*Tareas del ejercicio:*
• a. Según el texto proporcionado, ¿qué libro cierra la trilogía de Lola López Mondéjar?
• b. Indique si cada una de las siguientes afirmaciones concuerda con el texto proporcionado y respalde cada respuesta con las palabras decisivas del texto, citadas literalmente: (i) Lola López Mondéjar nació en Molina de Segura en 1958. (ii) Según la entrevistada, el escritor, cuando escribe, queda del lado de Thánatos más que del de Eros. (iii) Según la entrevistada, el material arcaico se rescata por completo en un único descenso.

*Texto proporcionado:*
^^^^

Lola López Mondéjar, escritora y psicoanalista

«Creo en lo traumático como origen de la creación»

Esther Peñas / Madrid

Después de El factor Munchausen (Cendeac) y Una espina clavada en la carne (Psimática), Psicoanálisis y literatura. Si digo agua, ¿beberé?  (Enclave de libros) cierra la trilogía que la escritora y psicoanalista Lola López Mondéjar (Molina de Segura, 1958) ha dedicado al análisis y exploración del misterio de la creatividad y su maridaje con el trauma. Cuestiones tan estimulantes como el vínculo entre locura y creatividad, la búsqueda del místico para cerrar su herida, la posible presencia de marcas de género en los textos o la posibilidad del lenguaje de reparar a quien escribe son algunos de los contenidos que hacen de este ensayo hambre de pensamiento.

Entre otros asuntos, el libro aborda cómo dar sentido al sufrimiento a través del proceso creativo, aunque ejemplos como Pizarnik, Anne Sexton o Silvia Plath, que terminaron suicidándose, nos recuerdan que no siempre es posible. ¿Cuándo repara el trauma la creación? 

Por lo que he visto, para salir de lo traumático a través del proceso creativo, tiene que haber una primera narcisización, esto es, que el futuro creador haya sido muy amado en un primer momento, en su primera infancia, que haya tenido una investidura del adulto cuidador. Así, su espacio de imaginación y fantasía prosperarán y le servirán en el momento en el que se produzca el trauma o el dolor, otorgándole el recurso de poder recurrir a ese lugar donde fue muy amado. Se necesita ese capital emocional para poder crear. Todos sufrimos, pero quienes no han tenido una crianza en la que se les haya mirado y reconocido (hablamos de un periodo pre-lingüístico y pre-simbólico) no podrán regresar allí. Si bien existe una capacidad de resiliencia que matizaría este proceso.  

¿El escritor, pues, cuando escribe, queda del lado de Eros, más que del de Thánatos?

Sí, por supuesto, aunque esté hablando de Thanatos, aunque se sumerja en el infierno, como Orfeo, a coger una perlita de su trauma, aunque trabaje con ese material cuando escribe. Explorar el “infierno” de lo traumático es una regresión a los momentos de desamparo, pero con «fantasía de retorno»; los escritores bajamos y subimos, y algún rescate del material arcaico hacemos, solo que, como nunca se rescata del todo, necesitamos volver a bajar una y otra vez, relanzando el proceso creativo.

^^^^

*Datos extraídos:*
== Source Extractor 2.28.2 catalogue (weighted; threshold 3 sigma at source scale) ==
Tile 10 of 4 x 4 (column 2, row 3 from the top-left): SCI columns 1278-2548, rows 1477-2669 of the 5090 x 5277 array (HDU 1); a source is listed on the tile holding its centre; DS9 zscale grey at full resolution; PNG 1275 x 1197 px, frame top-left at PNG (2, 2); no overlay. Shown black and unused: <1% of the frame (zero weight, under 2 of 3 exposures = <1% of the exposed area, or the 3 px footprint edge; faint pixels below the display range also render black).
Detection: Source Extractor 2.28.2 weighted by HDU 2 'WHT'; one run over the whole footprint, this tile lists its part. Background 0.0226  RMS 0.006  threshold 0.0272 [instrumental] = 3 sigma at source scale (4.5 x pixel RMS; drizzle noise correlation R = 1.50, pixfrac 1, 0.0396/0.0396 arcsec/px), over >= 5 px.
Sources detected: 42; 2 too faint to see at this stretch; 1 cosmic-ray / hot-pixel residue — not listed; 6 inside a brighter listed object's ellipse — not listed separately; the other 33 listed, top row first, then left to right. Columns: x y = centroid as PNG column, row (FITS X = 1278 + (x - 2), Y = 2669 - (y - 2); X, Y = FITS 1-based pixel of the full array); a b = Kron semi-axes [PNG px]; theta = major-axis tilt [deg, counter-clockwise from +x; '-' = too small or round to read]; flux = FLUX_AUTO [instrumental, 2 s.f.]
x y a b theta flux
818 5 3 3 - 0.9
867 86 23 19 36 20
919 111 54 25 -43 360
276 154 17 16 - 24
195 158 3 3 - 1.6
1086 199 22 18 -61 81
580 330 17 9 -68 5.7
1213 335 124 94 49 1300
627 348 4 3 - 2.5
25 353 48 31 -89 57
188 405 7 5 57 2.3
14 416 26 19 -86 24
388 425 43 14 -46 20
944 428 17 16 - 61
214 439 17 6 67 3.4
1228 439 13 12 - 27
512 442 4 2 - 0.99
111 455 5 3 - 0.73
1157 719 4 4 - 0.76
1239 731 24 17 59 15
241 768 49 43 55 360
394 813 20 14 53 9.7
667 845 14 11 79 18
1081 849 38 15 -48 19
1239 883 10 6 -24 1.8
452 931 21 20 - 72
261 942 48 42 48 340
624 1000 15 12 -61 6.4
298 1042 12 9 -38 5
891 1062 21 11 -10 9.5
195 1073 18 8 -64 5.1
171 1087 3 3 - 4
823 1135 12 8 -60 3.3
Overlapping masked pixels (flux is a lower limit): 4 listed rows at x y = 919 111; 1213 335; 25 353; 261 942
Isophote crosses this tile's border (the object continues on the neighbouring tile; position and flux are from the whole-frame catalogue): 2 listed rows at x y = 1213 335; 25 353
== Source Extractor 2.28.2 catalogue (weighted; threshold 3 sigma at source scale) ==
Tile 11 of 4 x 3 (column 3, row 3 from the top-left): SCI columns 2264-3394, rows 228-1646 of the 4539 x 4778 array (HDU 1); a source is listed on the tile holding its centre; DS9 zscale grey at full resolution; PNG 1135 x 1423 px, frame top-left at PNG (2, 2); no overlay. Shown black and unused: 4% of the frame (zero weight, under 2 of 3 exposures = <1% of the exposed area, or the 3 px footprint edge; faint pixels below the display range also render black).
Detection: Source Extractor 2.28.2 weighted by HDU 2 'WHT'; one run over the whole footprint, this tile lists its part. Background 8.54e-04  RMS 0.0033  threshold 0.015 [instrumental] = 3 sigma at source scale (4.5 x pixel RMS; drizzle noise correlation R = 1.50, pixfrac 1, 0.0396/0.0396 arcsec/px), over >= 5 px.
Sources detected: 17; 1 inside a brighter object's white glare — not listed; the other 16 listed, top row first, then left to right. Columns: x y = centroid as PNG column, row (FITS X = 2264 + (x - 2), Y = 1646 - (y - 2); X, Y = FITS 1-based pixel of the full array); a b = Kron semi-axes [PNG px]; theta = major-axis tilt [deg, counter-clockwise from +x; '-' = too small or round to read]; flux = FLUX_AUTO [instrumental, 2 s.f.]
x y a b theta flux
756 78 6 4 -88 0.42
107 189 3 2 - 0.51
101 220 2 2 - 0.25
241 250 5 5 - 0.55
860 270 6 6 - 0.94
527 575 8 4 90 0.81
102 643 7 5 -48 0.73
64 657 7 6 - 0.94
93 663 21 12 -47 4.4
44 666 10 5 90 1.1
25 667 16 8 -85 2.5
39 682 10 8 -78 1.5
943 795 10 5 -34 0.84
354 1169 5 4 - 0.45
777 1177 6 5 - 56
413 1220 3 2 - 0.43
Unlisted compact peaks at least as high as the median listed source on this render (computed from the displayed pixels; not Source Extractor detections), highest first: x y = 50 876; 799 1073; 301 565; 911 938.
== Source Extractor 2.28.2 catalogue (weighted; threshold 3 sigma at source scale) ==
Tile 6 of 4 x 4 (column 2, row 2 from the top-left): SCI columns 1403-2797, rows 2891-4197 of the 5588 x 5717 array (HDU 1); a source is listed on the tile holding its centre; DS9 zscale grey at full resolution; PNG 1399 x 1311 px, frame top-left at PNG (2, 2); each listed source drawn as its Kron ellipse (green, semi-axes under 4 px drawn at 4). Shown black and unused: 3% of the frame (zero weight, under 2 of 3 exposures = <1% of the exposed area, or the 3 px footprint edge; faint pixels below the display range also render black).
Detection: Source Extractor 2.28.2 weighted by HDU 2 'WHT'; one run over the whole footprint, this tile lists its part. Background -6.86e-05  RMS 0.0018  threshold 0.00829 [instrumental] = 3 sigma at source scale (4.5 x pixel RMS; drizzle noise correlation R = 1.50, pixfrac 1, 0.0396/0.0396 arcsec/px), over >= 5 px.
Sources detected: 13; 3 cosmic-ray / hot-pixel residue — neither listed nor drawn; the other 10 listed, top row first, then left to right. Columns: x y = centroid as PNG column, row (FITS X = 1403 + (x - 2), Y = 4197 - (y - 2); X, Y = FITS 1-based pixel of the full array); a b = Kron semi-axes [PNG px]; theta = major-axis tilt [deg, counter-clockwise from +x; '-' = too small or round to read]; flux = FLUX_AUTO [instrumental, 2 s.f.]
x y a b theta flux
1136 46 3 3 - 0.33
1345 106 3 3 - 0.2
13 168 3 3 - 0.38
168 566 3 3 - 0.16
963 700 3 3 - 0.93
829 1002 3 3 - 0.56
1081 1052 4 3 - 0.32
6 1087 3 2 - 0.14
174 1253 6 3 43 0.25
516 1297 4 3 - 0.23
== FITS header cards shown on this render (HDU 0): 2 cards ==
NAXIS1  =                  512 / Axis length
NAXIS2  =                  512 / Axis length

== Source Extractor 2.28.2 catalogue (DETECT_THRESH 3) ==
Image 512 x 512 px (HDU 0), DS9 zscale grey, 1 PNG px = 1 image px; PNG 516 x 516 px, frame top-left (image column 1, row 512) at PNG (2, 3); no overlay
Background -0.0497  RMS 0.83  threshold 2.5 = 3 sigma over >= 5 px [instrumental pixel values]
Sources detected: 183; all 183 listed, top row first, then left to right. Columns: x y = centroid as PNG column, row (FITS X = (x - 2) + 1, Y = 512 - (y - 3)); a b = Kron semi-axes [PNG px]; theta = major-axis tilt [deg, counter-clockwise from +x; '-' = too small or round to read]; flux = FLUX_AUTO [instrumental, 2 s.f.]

^^^^

*Respuestas esperadas:*
• a. Psicoanálisis y literatura. Si digo agua, ¿beberé? (Enclave de libros).

• b.
(i) Sí: «Lola López Mondéjar (Molina de Segura, 1958)».
(ii) No: «Sí, por supuesto, aunque esté hablando de Thanatos».
(iii) No: «como nunca se rescata del todo, necesitamos volver a bajar una y otra vez».